PARIS (XVe), HIER APRES-MIDI. Laeticia, sa femme, et Fabrice Luchini sont venus soutenir Johnny, que son entourage disait « stressé » par ce premier concert (LP/JEAN.BAPTISTE QUENTIN.)

Des fans surchauffés

● Palais des Sports (Paris XVe), 22 h 30. Ils ont déplié une table, sorti les boissons et les sandwichs. Dans un recoin du parking du palais des Sports, un peu avant 20 heures, un petit groupe se restaure. Préparatif indispensable avant une soirée qui s’annonce riche en émotions… Quelques mètres plus loin (et plus haut), devant la salle, des centaines de personnes patientent. Ce soir, la moustache, les cheveux longs et les blousons se portent bien : dans la foule, on croise de nombreux gaillards aux allures de rockers. Michel, gérant de parking de 59 ans, est de ceux-là « J’ai assisté au premier concert de Johnny au palais des Sports, il y a quarante-cinq ans, nous explique ce blond au regard d'acier. Je reviens aux origines. » Ce soir, il est venu avec Sébastien, son gendre de 24 ans. Tellement fan, lui aussi, qu'il a appelé sa fille Laura... Devant un stand de tee-shirts et de posters, Gérard, 53 ans, exhibe fièrement la banderole qu'il a peinte à l'effigie de son idole.

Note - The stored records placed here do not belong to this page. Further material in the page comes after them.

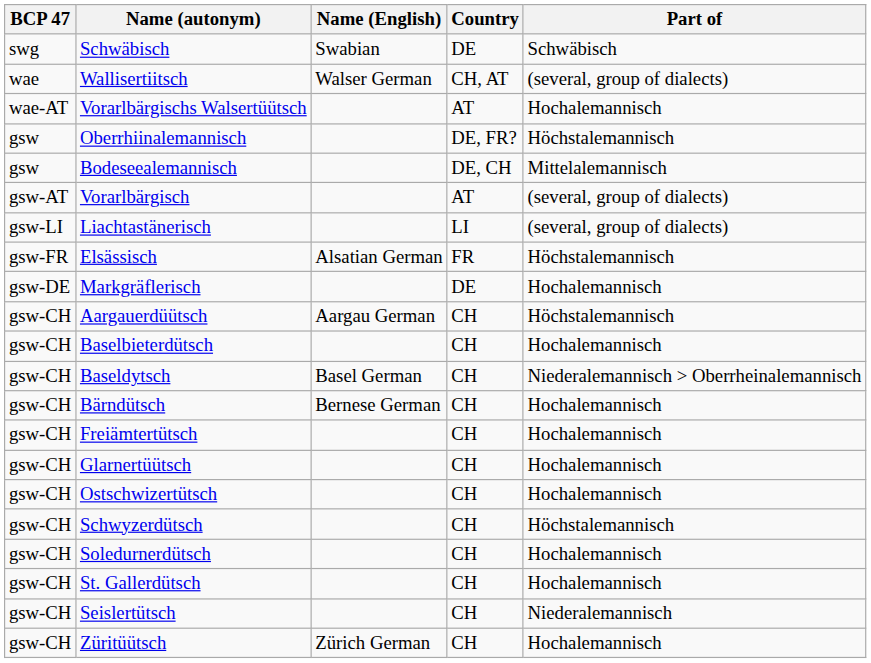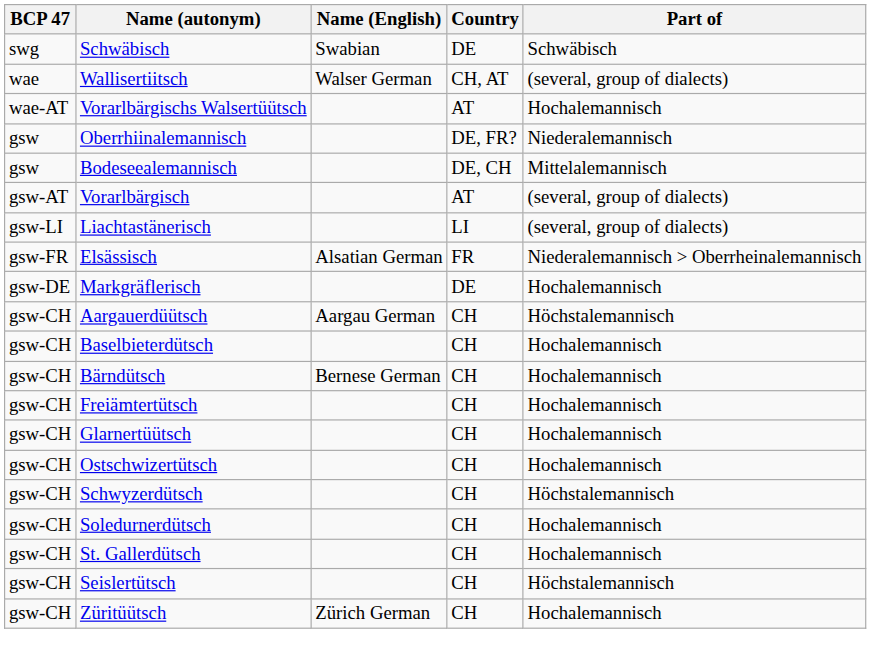Oberrhiinalemannisch | Part of: Höchstalemannisch -> Niederalemannisch
Elsässisch | Part of: Höchstalemannisch -> Niederalemannisch > Oberrheinalemannisch
- row: gsw-CH | Baseldytsch | Basel German | CH | Niederalemannisch > Oberrheinalemannisch
Seislertütsch | Part of: Niederalemannisch -> Höchstalemannisch
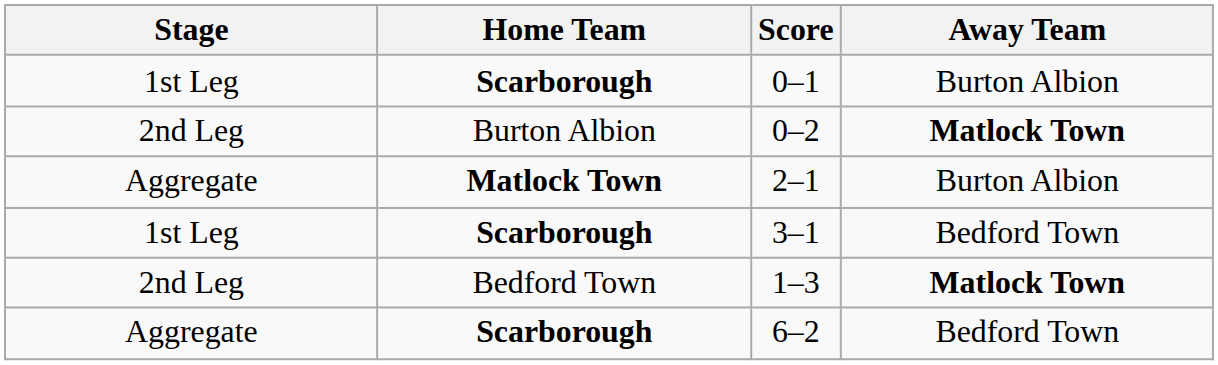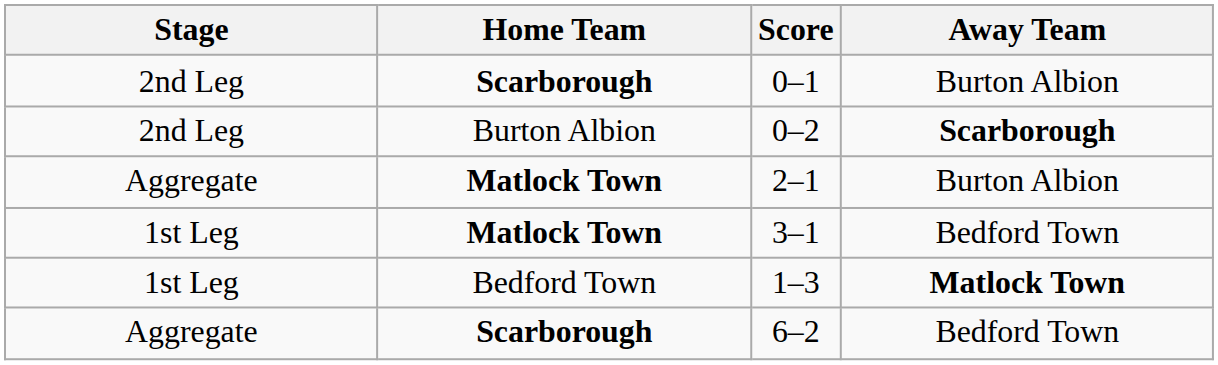0–1 | Stage: 1st Leg -> 2nd Leg
0–2 | Away Team: Matlock Town -> Scarborough
3–1 | Home Team: Scarborough -> Matlock Town
1–3 | Stage: 2nd Leg -> 1st Leg
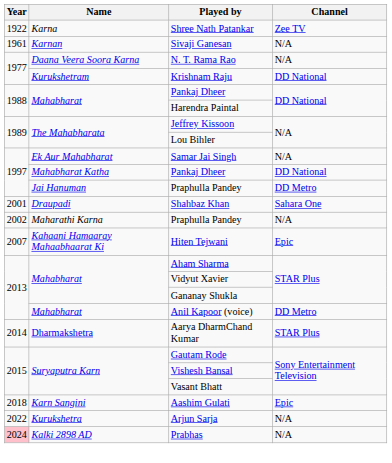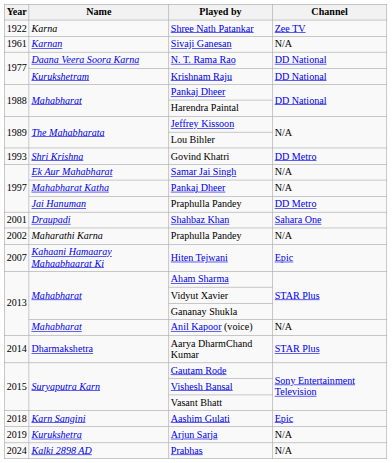N. T. Rama Rao | Channel: N/A -> DD National
+ row: 1993 | Shri Krishna | Govind Khatri | DD Metro
Mahabharat Katha / Pankaj Dheer | Channel: DD National -> N/A
Anil Kapoor (voice) | Channel: DD Metro -> N/A
Arjun Sarja | Year: 2022 -> 2019
Prabhas | Year: pink background -> no background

   Vers 20 h 30, la salle est quasiment bondée. « Johnny est très en forme, confie un membre de son entourage. Mais, comme il était stressé, il a demandé à ses amis de ne venir qu'à partir de demain. Seul Fabrice Luchini est là. » A 20 h 40, tout de même, Laeticia Hallyday pénètre dans le palais des Sports, tout sourire, chemise claire et bandeau noir dans les cheveux. Les dix premiers rangs se lèvent comme un seul homme et scande son prénom.. Femme de rock star, c'est presque rock star...
Le public hurle
Puis Johnny entre en scène. Une armée de téléphones portables jaillit pour l'immortaliser. Certains spectateurs dégainent même leurs jumelles comme si on était au Stade de France. Peu à peu, le public reprend les refrains avec le chanteur et hurle son nom sur le « Bon Temps du rock'n'roll », les banderoles s'agitent Et quand Jojo enlève son blouson, la température monte encore d'un cran. A 22 h 20, le rocker «Allume le feu». On attend le printemps ? L'été s'est déjà installé au palais des Sports.